The diagram to the left, above, shows the prediction based on GR; the photograph on the right shows an example of the lensing that was found. The problem that showed up is that there are far too few gravitationally lensed objects compared with what would be expected. In addition, there are examples where the object around which the light is bent does not have enough mass to accomplish that in the GR model. However, in SED physics with the ZPE, all that is needed is a sufficiently dense collection of matter which gives rise to a large amount of secondary radiation due to the Zitterbewegung jitter motion. This concentration of matter will boost the local ZPE strength sufficiently to cause the appropriate bending of light rays. This is one reason why gravitationally lensed objects can be seen when light from a very distant source passes through a cluster of galaxies. However, on this SED explanation, it is not the gravitational field itself which is doing the bending. Rather it is the concentrated amount of secondary radiation from the Zitterbewegung jitter that gives a locally denser vacuum that bends the light rays. As mentioned, GR has a mass problem with its explanation. In a number of cases it seems as if there is insufficient mass in a given galaxy cluster to give the observed lensing effect. Because of this, dark matter is invoked as an answer for this problem. For example, in Figure 6 are two images, from the Hubble Space Telescope published by NASA, JPL, the Goddard
Space Flight Center and ESA. The left hand image shows the “dark matter ring” around cluster Cl 0024 + 17. The right hand image shows the lensing arcs around the galaxy cluster Abell 2218. In the case of this right hand image, there is indeed a strong gravitational component to the lensing. However, the calculations reveal that there must also be “dark matter” to the extent of 400 trillion solar masses to give the observed effects Dark matter and missing mass were originally introduced because galaxies were observed to have rotation rates that could only be accounted for gravitationally if there were large dark matter halos around the galaxies. (Lab experiments in plasma physics have shown that these rotation rates are the natural results of the interactions between plasma filaments. [67] Because plasma filaments behave in the same way regardless of size, the work with plasma physics has shown how galaxies, stars and planets were formed electromagnetically, without the problems presented by the gravitational model.) Plasma physics, coupled with the SED approach shows that missing mass and dark matter are unnecessary in explaining what we see in space. So what is the actual cause of the effects we are seeing in Figure 6? Plasma also bends light. This can be established by looking at the plasma in the near vicinity of the sun. Starlight which goes through this layer is strongly bent as noted by E. H. Dowdye in “Gravitational Light Bending…”in reference [68]. For those clusters of galaxies whose mass is too low to produce the observed effects, we are looking at the effects of the plasma filament in which they are immersed. These will enhance the lensing effect of the mass already present. This is the case with the right hand image in Figure 6.

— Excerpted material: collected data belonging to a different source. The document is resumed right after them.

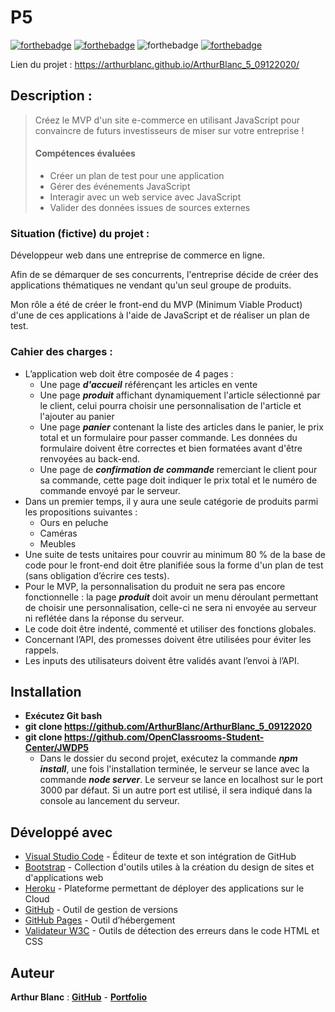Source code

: # P5

[![forthebadge](https://forthebadge.com/images/badges/validated-html5.svg)](https://validator.w3.org/nu/?doc=https%3A%2F%2Farthurblanc.github.io%2FArthurBlanc_5_09122020%2F)
[![forthebadge](https://forthebadge.com/images/badges/uses-css.svg)](https://jigsaw.w3.org/css-validator/validator?uri=https%3A%2F%2Farthurblanc.github.io%2FArthurBlanc_5_09122020%2F&profile=css3svg&usermedium=all&warning=1&vextwarning=&lang=fr#errors)
![forthebadge](https://forthebadge.com/images/badges/uses-js.svg)
[![forthebadge](https://forthebadge.com/images/badges/uses-git.svg)](https://github.com/ArthurBlanc)


Lien du projet : https://arthurblanc.github.io/ArthurBlanc_5_09122020/

## Description :

> Créez le MVP d'un site e-commerce en utilisant JavaScript pour convaincre de futurs investisseurs de miser sur votre entreprise !
>
> #### Compétences évaluées
>
> -   Créer un plan de test pour une application
> -   Gérer des événements JavaScript
> -   Interagir avec un web service avec JavaScript
> -   Valider des données issues de sources externes

### Situation (fictive) du projet :

Développeur web dans une entreprise de commerce en ligne.

Afin de se démarquer de ses concurrents, l'entreprise décide de créer des applications thématiques ne vendant qu'un seul groupe de produits.

Mon rôle a été de créer le front-end du MVP (Minimum Viable Product) d'une de ces applications à l'aide de JavaScript et de réaliser un plan de test.

### Cahier des charges :

- L’application web doit être composée de 4 pages :
  -   Une page ***d'accueil*** référençant les articles en vente
  -   Une page ***produit*** affichant dynamiquement l'article sélectionné par le client, celui pourra choisir une personnalisation de l'article et l'ajouter au panier
  -   Une page ***panier*** contenant la liste des articles dans le panier, le prix total et un formulaire pour passer commande. Les données du formulaire doivent être correctes et bien formatées avant d'être renvoyées au back-end.
  -   Une page de ***confirmation de commande*** remerciant le client pour sa commande, cette page doit indiquer le prix total et le numéro de commande envoyé par le serveur.
- Dans un premier temps, il y aura une seule catégorie de produits parmi les propositions suivantes :
  - Ours en peluche
  - Caméras
  - Meubles
- Une suite de tests unitaires pour couvrir au minimum 80 % de la base de code pour le front-end doit être planifiée sous la forme d'un plan de test (sans obligation d’écrire ces tests).
- Pour le MVP, la personnalisation du produit ne sera pas encore fonctionnelle : la page ***produit*** doit avoir un menu déroulant permettant de choisir une personnalisation, celle-ci ne sera ni envoyée au serveur ni reflétée dans la réponse du serveur.
- Le code doit être indenté, commenté et utiliser des fonctions globales.
- Concernant l’API, des promesses doivent être utilisées pour éviter les rappels.
- Les inputs des utilisateurs doivent être validés avant l’envoi à l’API.

## Installation

-   **Exécutez Git bash**
-   **git clone https://github.com/ArthurBlanc/ArthurBlanc_5_09122020**
-   **git clone https://github.com/OpenClassrooms-Student-Center/JWDP5**
    -   Dans le dossier du second projet, exécutez la commande ***npm install***, une fois l'installation terminée, le serveur se lance avec la commande ***node server***. Le serveur se lance en localhost sur le port 3000 par défaut. Si un autre port est utilisé, il sera indiqué dans la console au lancement du serveur.

## Développé avec

-   [Visual Studio Code](https://code.visualstudio.com/) - Éditeur de texte et son intégration de GitHub
-   [Bootstrap](https://getbootstrap.com/) - Collection d'outils utiles à la création du design de sites et d'applications web
-   [Heroku](https://www.heroku.com/) - Plateforme permettant de déployer des applications sur le Cloud
-   [GitHub](https://github.com/) - Outil de gestion de versions
-   [GitHub Pages](https://pages.github.com/) - Outil d’hébergement
-   [Validateur W3C](https://validator.w3.org/) - Outils de détection des erreurs dans le code HTML et CSS

## Auteur

**Arthur Blanc** : [**GitHub**](https://github.com/ArthurBlanc/) - [**Portfolio**](https://abcoding.fr/)
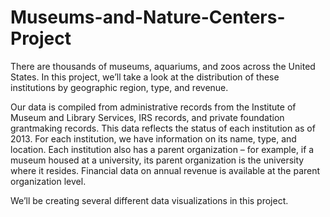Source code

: # Museums-and-Nature-Centers-Project
There are thousands of museums, aquariums, and zoos across the United States. In this project, we’ll take a look at the distribution of these institutions by geographic region, type, and revenue.

Our data is compiled from administrative records from the Institute of Museum and Library Services, IRS records, and private foundation grantmaking records. This data reflects the status of each institution as of 2013. For each institution, we have information on its name, type, and location. Each institution also has a parent organization – for example, if a museum housed at a university, its parent organization is the university where it resides. Financial data on annual revenue is available at the parent organization level.

We’ll be creating several different data visualizations in this project.
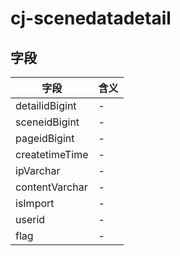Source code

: # cj-scenedatadetail

## 字段
字段|含义
---|---
detailidBigint|-
sceneidBigint|-
pageidBigint|-
createtimeTime|-
ipVarchar|-
contentVarchar|-
isImport|-
userid|-
flag|-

At the center of our galaxy, and most other galaxies, there is a fastspinning disk with polar jets. In the gravitational model, the rate of spin of the disk, and the rate that stars orbit the center, suggests that there must be a supermassive black hole there, exerting tremendous gravitational force. In our galaxy, this object is called Sagittarius A* (abbreviated to Sag. A* and pronounced "A Star"). Some 28 stars have been tracked as they orbit around this central object. See for example the orbit of star S2 in Figure 7.
The orbits of these stars have shapes and revolution times which suggest a pointlike black hole of about 3 million times the mass of the Sun. It would be expected that with a supermassive black hole, at least some of these orbiting stars would be gravitationally lensed. Despite diligent search, no evidence for such lensing has been found. [69] This indicates that the object at the center of our galaxy may not be a black hole. E.H. Dowdye, Jr. expresses it this way:
The only viable alternative to a black hole comes from plasma physics, where spinning disks and polar jets are an everyday occurrence with objects like plasmoids. Plasmoids occur at the focus of electric currents and magnetic fields. (See left image in Figure 8). In describing a plasmoid (Figure 8 left), Wal Thornhill has stated [70]:
Evidence indicates that such fields and currents exist at galaxy centers as part of the current circuit in every galaxy. (See right image in Figure 8) Thus plasmoids are expected there.

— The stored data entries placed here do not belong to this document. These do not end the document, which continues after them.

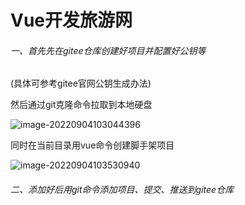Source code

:# Vue开发旅游网

###### 一、首先先在gitee仓库创建好项目并配置好公钥等

(具体可参考gitee官网公钥生成办法)

然后通过git克隆命令拉取到本地硬盘

![image-20220904103044396](/Users/wx/Documents/gitee/vue-travel/md/assets/image-20220904103044396.png)

同时在当前目录用vue命令创建脚手架项目

![image-20220904103530940](/Users/wx/Documents/gitee/vue-travel/md/assets/image-20220904103530940.png)

###### 二、添加好后用git命令添加项目、提交、推送到gitee仓库

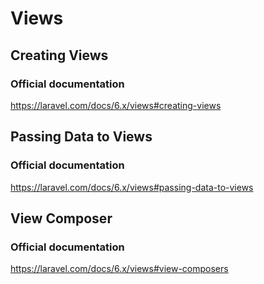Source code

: # Views
## Creating Views
### Official documentation
https://laravel.com/docs/6.x/views#creating-views
## Passing Data to Views
### Official documentation
https://laravel.com/docs/6.x/views#passing-data-to-views
## View Composer
### Official documentation
https://laravel.com/docs/6.x/views#view-composers
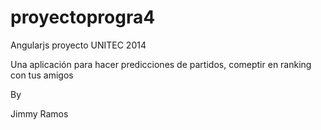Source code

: proyectoprogra4
===============

Angularjs proyecto UNITEC 2014

Una aplicación para hacer predicciones de partidos, comeptir en ranking con tus amigos

By 

Jimmy Ramos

In plasma physics, the rate of spin of the disk, and the behavior of the polar jets, is entirely dependent upon the strength of the current. If the same applies at the center of our Galaxy, then gravity need not enter the picture. This means that the “blackhole” may not exist either, a conclusion reinforced by the absence of lensing effects from Sag. A*. Rather the galaxy center is place of strong electric currents and magnetic fields, as well as strong electric charges. The equation for an orbiting star around the central plasmoid must consider both the electric and magnetic effects as well as gravity. Anthony Peratt has done this. The motion of a solid object in such an environment is completely described by his equation (2), page 775 in reference [67]:
In equation (80), m is the mass of the object, which has a velocity v and carries an electric charge q. The electric field strength and magnetic induction are E and B respectively. The term, –ηv, is due to the viscosity of the medium while f is the sum of all other forces acting. In the case being considered here, the –ηv and f terms may be omitted, and only the gravitational and electromagnetic forces need to be considered. If Sag. A* is not a black hole, then the mg term will be negligible compared with the electromagnetic terms. This would mean that the electric and magnetic forces, given by q(E + v x B), must be imparting an acceleration to the nearby stars equivalent to that of a 3 million solar mass black hole. Plasma physics has already concluded that galaxy rotation rates are governed by electric and magnetic forces. Therefore, it would come as no great surprise that stars in galaxy centers, where these forces are focused, are doing the same thing. Relativity is the concept that everything is, literally, relative, and that there is no absolute frame of reference in the universe. The discovery of the CMBR provided that absolute frame of reference, however, which has negated the premise upon which relativity theory is based. Although quantum physics gained the upper hand in terms of popularity, the discovery of a real Zero Point Energy started a path which led to the later revival of classical physics in combination with the ZPE. This combination has proved to be a much more intuitive approach to cosmological features and events, requiring relatively simple mathematics as compared to the requirements of quantum physics Quantum physics has been unable ‘marry’ itself to the gravitational model which is also currently accepted, and considered the prime mover cosmologically. In contrast, plasma physics, using the classical physics approach (stochastic electrodynamics, or SED) and working with a real Zero Point Energy has shown that it is electromagnetism which is the prime mover in our universe and that gravity is the result of electromagnetic processes. When this is combined with the evidence that the Zero Point Energy has changed through time, explanations for the red shift, the rotation rates of galaxy arms, cosmic lensing effects, Mercury’s shift in orbit through time and many other phenomena appear to be explained.